Visualization: One of the hardest times for me is when I get in bed. My mind continues spinning and often this can let anxious thoughts turn into full-blown worry. I have a simple visualization exercise that works really well for me. I picture running the same stretch of road over and over again. It's a stretch at the beginning of a couple of local races that I have run many times, and I always feel that relaxation of the first mile of a race. A few times through that stretch and I tend to fall right to sleep.
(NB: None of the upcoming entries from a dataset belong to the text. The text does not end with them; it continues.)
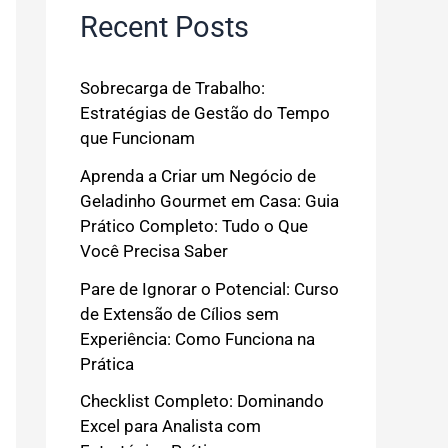
Recent Posts
Sobrecarga de Trabalho:
Estratégias de Gestão do Tempo
que Funcionam
Aprenda a Criar um Negócio de
Geladinho Gourmet em Casa: Guia
Prático Completo: Tudo o Que
Você Precisa Saber
Pare de Ignorar o Potencial: Curso
de Extensão de Cílios sem
Experiência: Como Funciona na
Prática
Checklist Completo: Dominando
Excel para Analista com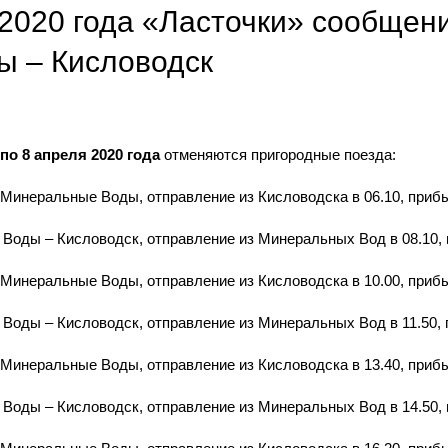
 2020 года «Ласточки» сообщен
 – Кисловодск
 по 8 апреля 2020 года
отменяются пригородные поезда:
инеральные Воды, отправление из Кисловодска в 06.10, прибы
ды – Кисловодск, отправление из Минеральных Вод в 08.10, п
инеральные Воды, отправление из Кисловодска в 10.00, прибы
ды – Кисловодск, отправление из Минеральных Вод в 11.50, п
инеральные Воды, отправление из Кисловодска в 13.40, прибы
ды – Кисловодск, отправление из Минеральных Вод в 14.50, п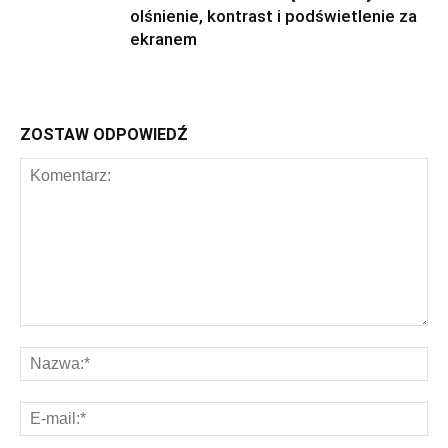
olśnienie, kontrast i podświetlenie za
ekranem
ZOSTAW ODPOWIEDŹ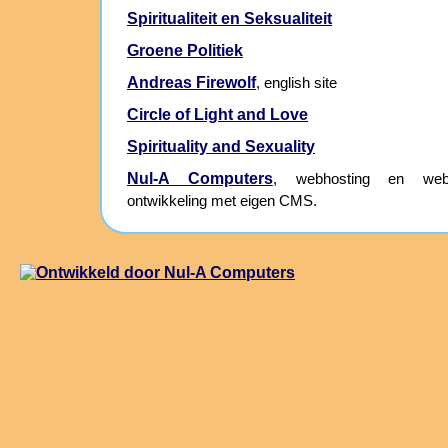
Spiritualiteit en Seksualiteit
Groene Politiek
Andreas Firewolf
, english site
Circle of Light and Love
Spirituality and Sexuality
Nul-A Computers
, webhosting en webs
ontwikkeling met eigen CMS.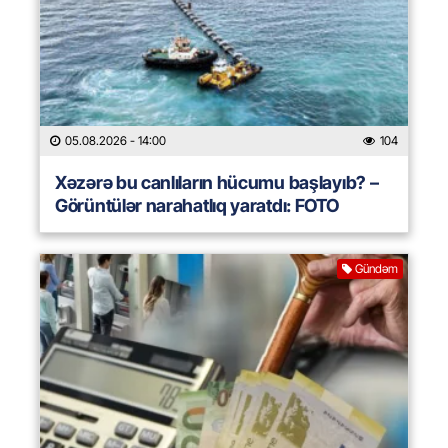
05.08.2026
- 14:00
104
Xəzərə bu canlıların hücumu başlayıb? –
Görüntülər narahatlıq yaratdı: FOTO
Gündəm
Positive Review: I alluded to this before with the positivity journal concept. When I start to worry that I'm headed for an inevitable crash, I look back at all the good that has already taken place. That reminds me that training is a series of little things adding up over time. Yes, hiccups will happen along the way. But the whole thing is the whole thing. It helps to remind ourselves of that.

Just Breathing: Simple, but effective. If I find myself spinning out of control with negative thoughts, just spending some time slowly and calmly breathing can get me back on track. 10 long breaths with a focus on a steady and slow inhale and exhale is centering and can right the ship.


The snow we got last week. One other strategy: Go outside! Being outside or just looking at nature photos can help reduce anxiety and increase productivity.

I've always been proud of my tenacity, and this is another area where I'm determined to put that to good use. Yep, there are going to be times when this gets the better of me and I have a bad day (or 3). But I'm going to continue to work on it. And despite a terrible and completely off plan week last week, I'm still gunning for a PR in Houston because I've done the work and I'm going to keep doing the work.